The promise of precision medicine
The aim of precision oncology is to match patients to targeted therapies, using genomics. A major barrier to getting precision medicine to the clinic is the huge variability of cancer, between tumour types, patients, and individual cells.
“We need knowledge banks with genome data and clinical data from tens of thousands of patients,” says Peter. “The next steps will see the genomics community working together with healthcare providers, pharmaceutical companies, data science and clinical trials groups to build comprehensive knowledge banks that will make precision medicine possible. We must now translate this knowledge into sustainable, meaningful impacts for patients.”
It’s likely more and more genomics projects will use cloud-computing. Data could come from any country, and could be stored anywhere across the globe. Good data governance, alongside patient privacy, is vital.
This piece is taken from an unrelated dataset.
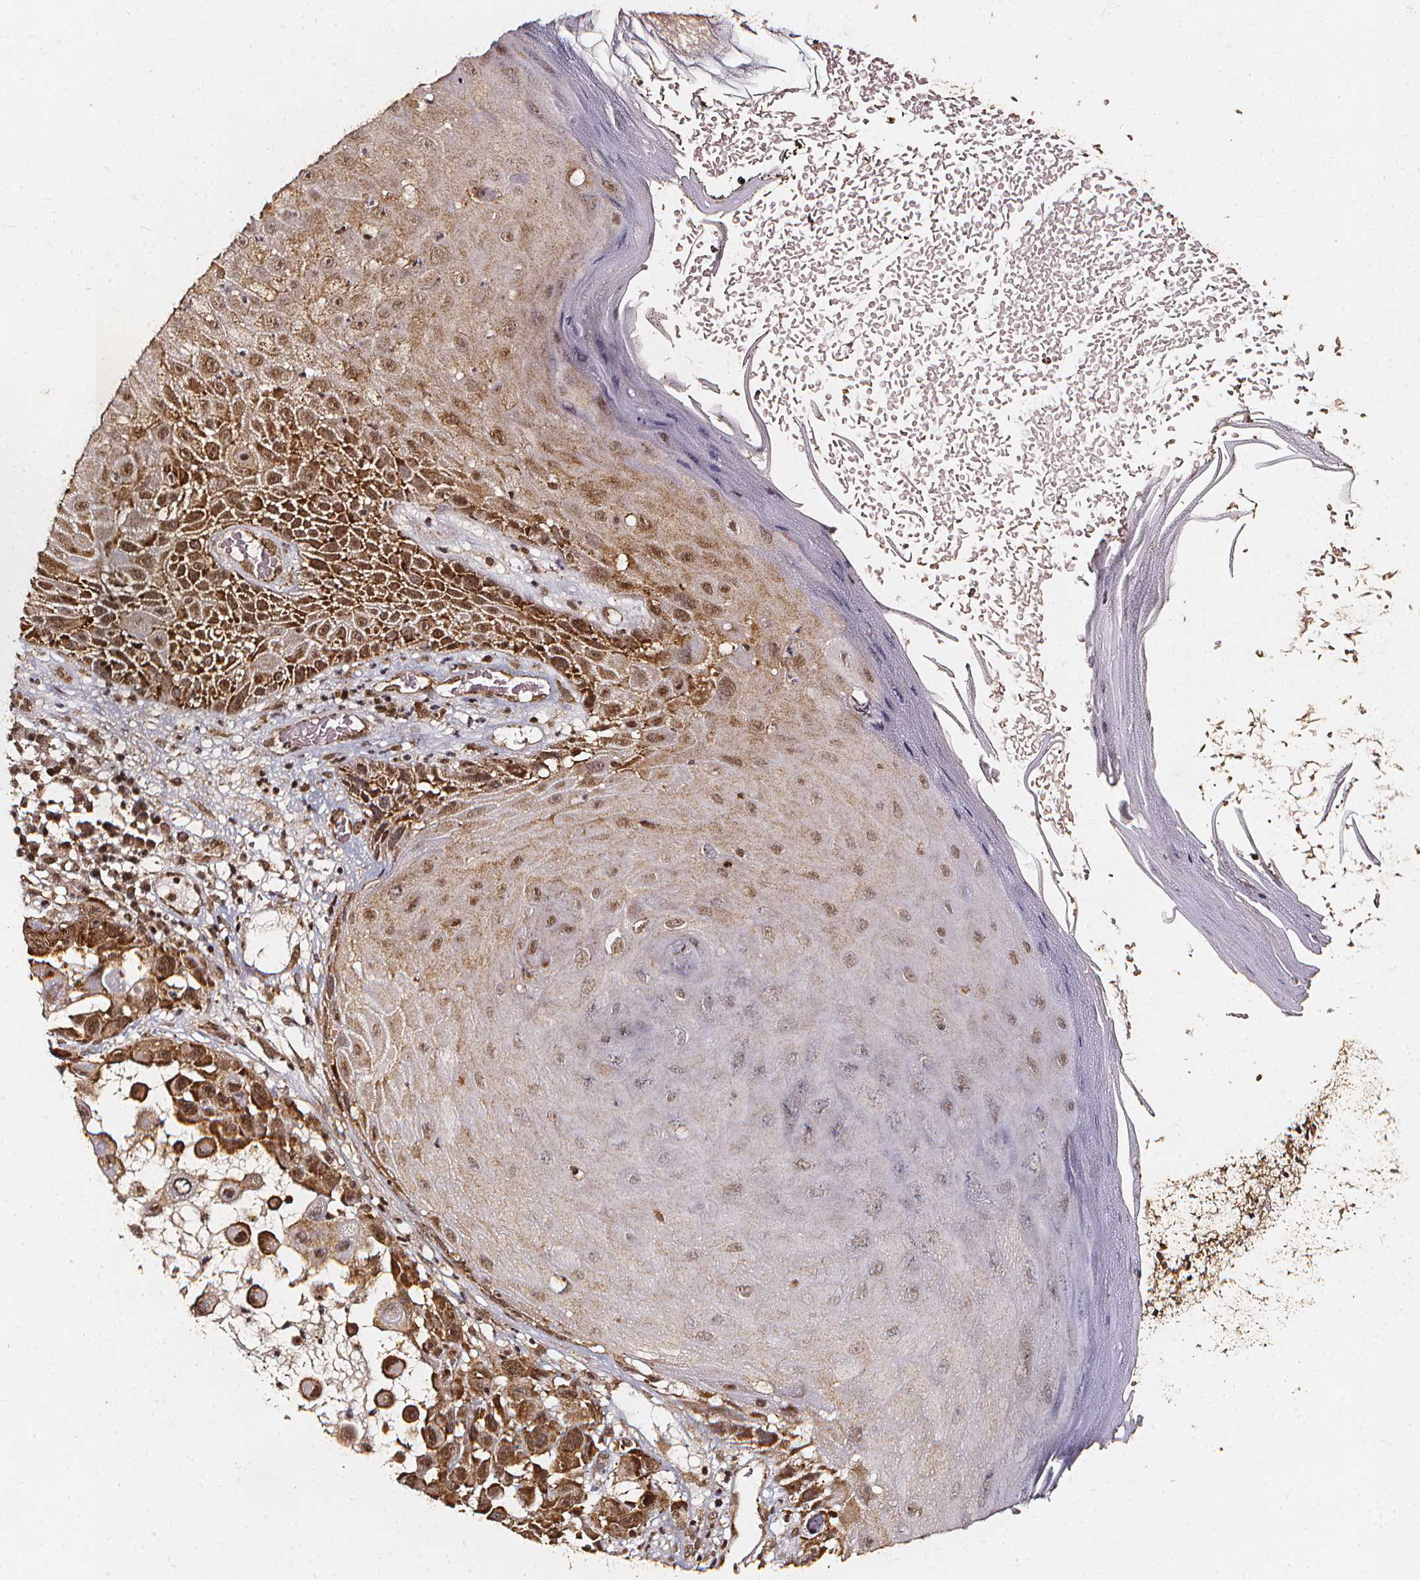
{"staining": {"intensity": "strong", "quantity": ">75%", "location": "cytoplasmic/membranous,nuclear"}, "tissue": "skin cancer", "cell_type": "Tumor cells", "image_type": "cancer", "snomed": [{"axis": "morphology", "description": "Squamous cell carcinoma, NOS"}, {"axis": "topography", "description": "Skin"}], "caption": "Immunohistochemistry (IHC) photomicrograph of neoplastic tissue: skin squamous cell carcinoma stained using IHC displays high levels of strong protein expression localized specifically in the cytoplasmic/membranous and nuclear of tumor cells, appearing as a cytoplasmic/membranous and nuclear brown color.", "gene": "SMN1", "patient": {"sex": "male", "age": 81}}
The Global Alliance for Genomics and Health (GA4GH) is helping to ensure genomic data are responsibly shared.
The Pan-Cancer project moved personal health information across multiple legal jurisdictions. The data were accessed and used by hundreds of international researchers. Donor consents were written to explicitly allow for broad research use and for international data sharing. Data were encrypted, securely stored, and only accessed for appropriate purposes by approved and verified researchers.